Star Trek: Discovery and Finally Saying It Out Loud
By the time Star Trek: Discovery launched in 2017, television had shifted. Streaming opened doors, representation had become a talking point, and Trek finally went where it should have gone decades earlier. Paul Stamets and Hugh Culber weren’t just side characters. They were a couple, domestic and affectionate, brushing their teeth together in space.
It was tender, ordinary, and framed without irony. For once, queer love wasn’t allegory or tragic subplot — it was canon, no metaphors required. And yet, even here, the show hedged. Culber was killed (and resurrected later), reminding us that the bury-your-gays impulse never quite dies. Still, the image of two men in Starfleet uniforms kissing in their quarters was light-years from Kirk and Spock’s unspoken longing.
Watching Discovery felt different to me. I didn’t have to squint or read subtext. The closet door was actually ajar. But the thrill was complicated: joy that it finally happened, and frustration that it took fifty years of Trek for this to be normal.
Why Sci-Fi Kept the Closet Alive
The closet in sci-fi worked both as shield and cage. It let queerness slip onto screens when censors would never allow it directly. But it also kept queerness coded, alien, or tragic. For every Captain Jack, there were a dozen characters whose queerness was hinted and then erased.
Queer viewers became experts in translation. We knew what it meant when an alien hid a “shameful” secret, or when two same-sex characters shared a look longer than the script demanded. Space was our mirror, even if the writers pretended it was just metaphor.
Coming Out of the Airlock
Looking back, these sci-fi closets mattered. They taught us to see ourselves when the culture wouldn’t. They gave us allegories of survival, coded intimacy, and moments of possibility. And when the closet finally cracked — when Jack kissed a man, when Stamets brushed his teeth beside Culber — the impact landed harder because of all that subtext behind it.
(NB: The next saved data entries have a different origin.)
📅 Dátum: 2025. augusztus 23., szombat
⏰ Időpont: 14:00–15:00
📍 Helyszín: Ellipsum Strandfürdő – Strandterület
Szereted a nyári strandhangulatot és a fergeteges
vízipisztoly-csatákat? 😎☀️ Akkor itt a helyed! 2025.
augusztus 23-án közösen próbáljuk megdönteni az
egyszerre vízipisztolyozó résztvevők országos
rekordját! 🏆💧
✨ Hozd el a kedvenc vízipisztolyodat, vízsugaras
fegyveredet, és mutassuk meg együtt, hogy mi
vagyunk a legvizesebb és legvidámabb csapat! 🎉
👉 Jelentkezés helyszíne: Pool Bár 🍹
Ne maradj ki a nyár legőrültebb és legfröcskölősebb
But there’s also a lingering question: why did queerness have to travel through space to be acceptable? Why was it safe only if wrapped in metaphor, alien skin, or futuristic uniforms? Sci-fi gave us room to imagine queerness, but it also delayed its arrival.
The good news is the genre is still mutating. Shows like Sense8 and The Expanse went further, letting queer characters be messy, complex, central. The closet is still there, but the airlock is open.
And maybe that’s the point. Space was always about possibility. The closet in sci-fi wasn’t just a hiding place — it was a rehearsal room, a stage where queerness learned to perform, survive, and eventually, step into the light.